| TASK INSTRUCTIONS |
a. Answer these questions from the clinician study text, one line each:
(i) In which months and year were the data collected?
(ii) How long did the interviews last?
(iii) Which institution granted ethical approval?
b. Turn the paragraph of the clinician study text that begins "A questionnaire in English, distributed by email" into a bulleted list that keeps its main facts.
c. Continue the clinician study text from the point after its final line, "Table 1."

| PAGE TEXT |
· · · · ·

Study population and sampling
The target population was clinicians working in European (European Union member states and UK and Switzerland) countries who provide IHA for CYPSAR. Eligible participants were initially recruited through recognised European networks of clinicians with expertise and experience working with this population (EuroTravNet, European Society of Paediatric Infectious Diseases), national paediatric associations, and snowball sampling. Potential participants were invited to consent to participate by email. Once recruited, a questionnaire was emailed, and an interview date scheduled.
A sample of 15 participants was deemed sufficient to achieve thematic coverage appropriate to the study’s exploratory aims [11]; however, participants who responded beyond the point of active recruitment were still allowed to participate.
Data collection
Data were collected between July and August 2022. Structured questionnaires and a topic guide for semi-structured interviews were designed by the investigators based on European recommendations for health assessment of migrant children [9]. Questionnaire responses were collected via Google Forms, then pseudo-anonymised using a participant code. Interviews were performed online via Zoom (version: 5.7.6) and transcribed (Happy Scribe audio transcription platform).
The principal researcher (MA) pilot-tested the questionnaire and interview guide with a UK doctor with experience in refugee health care to refine prior to use.
Questionnaire and semi-structured interview procedure
A questionnaire in English, distributed by email, was used to collect specific factual descriptive data about participants and the services in which they worked (Appendix 1). Responses were then discussed in-depth in interviews conducted by MA. No prior relationship had been established between the participants and MA, and participants were informed about MA’s background and interest in the study. No non-participants were present during interviews. Interviews were conducted using semi-structured, open-ended questions based on a topic guide (Appendix 2). Interviewees were encouraged to introduce new topics and themes they deemed relevant. Interviews were video-recorded, lasting 50–90 min. No repeat interviews were conducted, field notes were not made during interviews, and transcripts were not returned to participants.
Data analysis
Questionnaire data were summarised and triangulated with themes identified in interviews. Transcripts were proofread against recording and uploaded to NVivo12 (QSR International Pty Ltd 2018). Content thematic analysis was used (by MA) to analyse data and themes [12].
After familiarising with the data, three interview transcripts were analysed using both deductive and inductive (open) coding to develop an initial coding framework [13]. Codes were grouped into themes informed by the literature and dataset, then refined into a final framework (Appendix 3) and applied to all data. Key themes were summarised for reporting. Participants did not provide feedback on the findings.
Ethical consideration
Ethical approval was obtained from the London School of Hygiene and Tropical Medicine (ref. 27582). Informed consent was provided by all study participants. Study records were securely stored with restricted access, and no participant identifiable data were shared.
Results
Participant demographics
The study included 16 participants from eight European countries, working in different specialties and settings (Table 1). Half were specialist medical doctors in Paediatric Infectious Disease; the remainder represented a range of other specialities.
Table 1.

· · · · ·

| RECORDS SUPPLIED |
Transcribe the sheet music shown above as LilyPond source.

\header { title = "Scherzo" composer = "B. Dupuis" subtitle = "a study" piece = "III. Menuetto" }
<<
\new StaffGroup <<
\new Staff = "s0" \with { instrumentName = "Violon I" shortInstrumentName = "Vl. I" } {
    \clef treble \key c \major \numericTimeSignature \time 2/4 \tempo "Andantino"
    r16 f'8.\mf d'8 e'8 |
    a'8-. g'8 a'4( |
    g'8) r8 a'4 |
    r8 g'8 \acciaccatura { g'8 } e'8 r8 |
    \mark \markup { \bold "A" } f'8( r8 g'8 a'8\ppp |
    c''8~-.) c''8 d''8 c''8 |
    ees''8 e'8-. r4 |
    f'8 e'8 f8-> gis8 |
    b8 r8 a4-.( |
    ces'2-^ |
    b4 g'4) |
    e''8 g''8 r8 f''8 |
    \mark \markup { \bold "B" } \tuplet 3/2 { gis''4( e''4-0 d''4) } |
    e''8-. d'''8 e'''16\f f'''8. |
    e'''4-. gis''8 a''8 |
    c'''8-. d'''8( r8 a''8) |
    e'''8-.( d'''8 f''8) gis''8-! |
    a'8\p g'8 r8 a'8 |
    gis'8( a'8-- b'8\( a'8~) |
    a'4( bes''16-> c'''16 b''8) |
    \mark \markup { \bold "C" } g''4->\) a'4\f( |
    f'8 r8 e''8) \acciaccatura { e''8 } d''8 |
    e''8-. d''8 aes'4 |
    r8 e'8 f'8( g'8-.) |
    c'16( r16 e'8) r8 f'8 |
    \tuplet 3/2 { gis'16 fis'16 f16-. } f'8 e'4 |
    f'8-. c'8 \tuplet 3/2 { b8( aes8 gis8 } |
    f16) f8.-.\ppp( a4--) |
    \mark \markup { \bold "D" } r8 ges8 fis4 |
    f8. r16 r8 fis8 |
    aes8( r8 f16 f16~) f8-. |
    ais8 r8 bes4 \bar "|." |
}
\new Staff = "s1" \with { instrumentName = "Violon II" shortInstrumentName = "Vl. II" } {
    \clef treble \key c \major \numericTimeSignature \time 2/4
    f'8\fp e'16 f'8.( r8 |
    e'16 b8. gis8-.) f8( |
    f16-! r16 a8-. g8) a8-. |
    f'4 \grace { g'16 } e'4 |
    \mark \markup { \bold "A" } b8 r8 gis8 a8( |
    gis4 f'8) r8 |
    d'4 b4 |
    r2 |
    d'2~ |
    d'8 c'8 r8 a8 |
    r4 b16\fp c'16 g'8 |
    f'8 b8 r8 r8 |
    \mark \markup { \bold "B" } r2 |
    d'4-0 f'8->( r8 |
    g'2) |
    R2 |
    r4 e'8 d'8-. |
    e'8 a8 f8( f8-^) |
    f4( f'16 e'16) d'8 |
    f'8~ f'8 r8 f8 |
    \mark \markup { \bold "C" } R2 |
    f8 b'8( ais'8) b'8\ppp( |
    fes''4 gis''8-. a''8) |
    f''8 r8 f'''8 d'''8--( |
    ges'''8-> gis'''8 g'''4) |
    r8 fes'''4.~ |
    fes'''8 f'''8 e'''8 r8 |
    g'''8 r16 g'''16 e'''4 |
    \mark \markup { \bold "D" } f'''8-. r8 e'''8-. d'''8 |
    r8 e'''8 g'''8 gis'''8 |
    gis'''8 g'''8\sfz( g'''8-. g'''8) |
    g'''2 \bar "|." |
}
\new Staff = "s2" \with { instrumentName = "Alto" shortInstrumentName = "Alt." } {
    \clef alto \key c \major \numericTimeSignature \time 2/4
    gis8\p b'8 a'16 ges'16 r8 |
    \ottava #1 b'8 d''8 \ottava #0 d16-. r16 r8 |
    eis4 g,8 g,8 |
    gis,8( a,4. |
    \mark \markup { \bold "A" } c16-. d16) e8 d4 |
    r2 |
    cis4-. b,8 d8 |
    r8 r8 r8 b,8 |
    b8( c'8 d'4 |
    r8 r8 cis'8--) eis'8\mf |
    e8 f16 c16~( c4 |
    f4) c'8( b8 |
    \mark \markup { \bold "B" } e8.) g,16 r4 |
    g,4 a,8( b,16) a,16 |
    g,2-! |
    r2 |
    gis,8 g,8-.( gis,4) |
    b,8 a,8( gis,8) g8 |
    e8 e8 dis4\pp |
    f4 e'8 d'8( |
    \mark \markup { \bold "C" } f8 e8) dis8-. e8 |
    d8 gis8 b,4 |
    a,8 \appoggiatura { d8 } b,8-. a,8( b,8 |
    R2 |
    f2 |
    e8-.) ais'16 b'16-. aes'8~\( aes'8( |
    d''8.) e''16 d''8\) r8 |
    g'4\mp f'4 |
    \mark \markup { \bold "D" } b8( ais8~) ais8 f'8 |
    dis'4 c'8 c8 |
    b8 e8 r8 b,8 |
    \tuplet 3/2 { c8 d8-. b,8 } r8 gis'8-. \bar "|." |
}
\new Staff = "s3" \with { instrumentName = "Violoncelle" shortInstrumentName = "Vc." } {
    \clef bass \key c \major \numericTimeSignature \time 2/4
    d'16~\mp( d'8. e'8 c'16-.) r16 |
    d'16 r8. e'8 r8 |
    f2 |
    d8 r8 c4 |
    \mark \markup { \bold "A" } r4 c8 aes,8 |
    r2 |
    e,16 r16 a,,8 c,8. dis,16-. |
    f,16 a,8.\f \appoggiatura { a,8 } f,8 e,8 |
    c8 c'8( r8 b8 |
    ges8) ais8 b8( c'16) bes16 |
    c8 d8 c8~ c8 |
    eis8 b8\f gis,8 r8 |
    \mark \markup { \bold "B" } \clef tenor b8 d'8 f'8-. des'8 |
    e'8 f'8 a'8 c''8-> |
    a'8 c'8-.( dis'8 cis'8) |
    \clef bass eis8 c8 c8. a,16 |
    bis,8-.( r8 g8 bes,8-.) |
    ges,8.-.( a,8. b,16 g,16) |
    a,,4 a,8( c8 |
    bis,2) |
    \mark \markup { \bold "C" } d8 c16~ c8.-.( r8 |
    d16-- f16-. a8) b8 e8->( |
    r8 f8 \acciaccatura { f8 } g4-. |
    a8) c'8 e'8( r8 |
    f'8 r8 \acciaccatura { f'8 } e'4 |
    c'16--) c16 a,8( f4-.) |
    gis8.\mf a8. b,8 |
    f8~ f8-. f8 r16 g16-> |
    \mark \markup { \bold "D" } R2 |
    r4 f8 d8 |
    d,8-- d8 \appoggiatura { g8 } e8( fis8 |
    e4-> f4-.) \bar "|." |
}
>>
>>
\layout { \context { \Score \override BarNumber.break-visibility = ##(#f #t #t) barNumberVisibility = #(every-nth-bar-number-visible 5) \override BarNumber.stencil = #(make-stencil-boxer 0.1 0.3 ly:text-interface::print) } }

· · · · ·

| ANSWERS TO THE TASKS |
a.
(i) July and August 2022.
(ii) 50–90 min.
(iii) The London School of Hygiene and Tropical Medicine (ref. 27582).

b.
- An English questionnaire, sent by email, gathered factual descriptive data on participants and the services where they worked (Appendix 1).
- MA discussed the responses in depth in interviews.
- Participants had no prior relationship with MA and were told about MA's background and interest in the study.
- No non-participants were present during interviews.
- Interviews used semi-structured, open-ended questions from a topic guide (Appendix 2), and interviewees could introduce new topics and themes they found relevant.
- Interviews were video-recorded and lasted 50–90 min.
- No repeat interviews were held, no field notes were made during interviews, and transcripts were not returned to participants.

c.
Demographics and professional backgrounds of study participants
| ID Country Speciality Level of care | |||
|---|---|---|---|
| Informant 1 (I01) | Switzerland | Paediatric Infectious Diseases | Tertiary |
| Informant 2 (I02) | Spain | Paediatric Infectious Diseases | Tertiary |
| Informant 3 (I03) | UK | Paediatric Infectious Diseases | Secondary |
| Informant 4 (I04) | UK | Community Paediatrics | Other1 |
| Informant 5 (I05) | Netherlands | Global Paediatrics | Tertiary |
| Informant 6 (I06) | Austria | Paediatric Infectious Diseases | Tertiary |
| Informant 7 (I07) | Germany | General Paediatrics | Primary care |
| Informant 8 (I08) | Germany | Paediatric Infectious Diseases | Tertiary |
| Informant 9 (I09) | Germany | Tropical Medicine | Tertiary |
| Informant 10 (I10) | Germany | General Paediatrics | Other1 |
| Informant 11 (I11) | France | Infectious Diseases | Tertiary |
| Informant 12 (I12) | France | Paediatric Infectious Diseases | Tertiary |
| Informant 13 (I13) | Netherlands | Youth Health Care | Other1 |
| Informant 14 (I14) | Spain | Paediatric Infectious Diseases | Tertiary |
| Informant 15 (I15) | France | Paediatric Infectious Diseases | Tertiary |
| Informant 16 (I16) | Greece | General Paediatrics | Tertiary |
1These services were located outside the standard health system framework (i.e. refuge shelter or preventive medicine)
Key themes
Key themes identified are summarised in Table 2. These are explored below, first in terms of description of the service provided and then with regard to barriers and facilitators to providing IHAs.
Table 2.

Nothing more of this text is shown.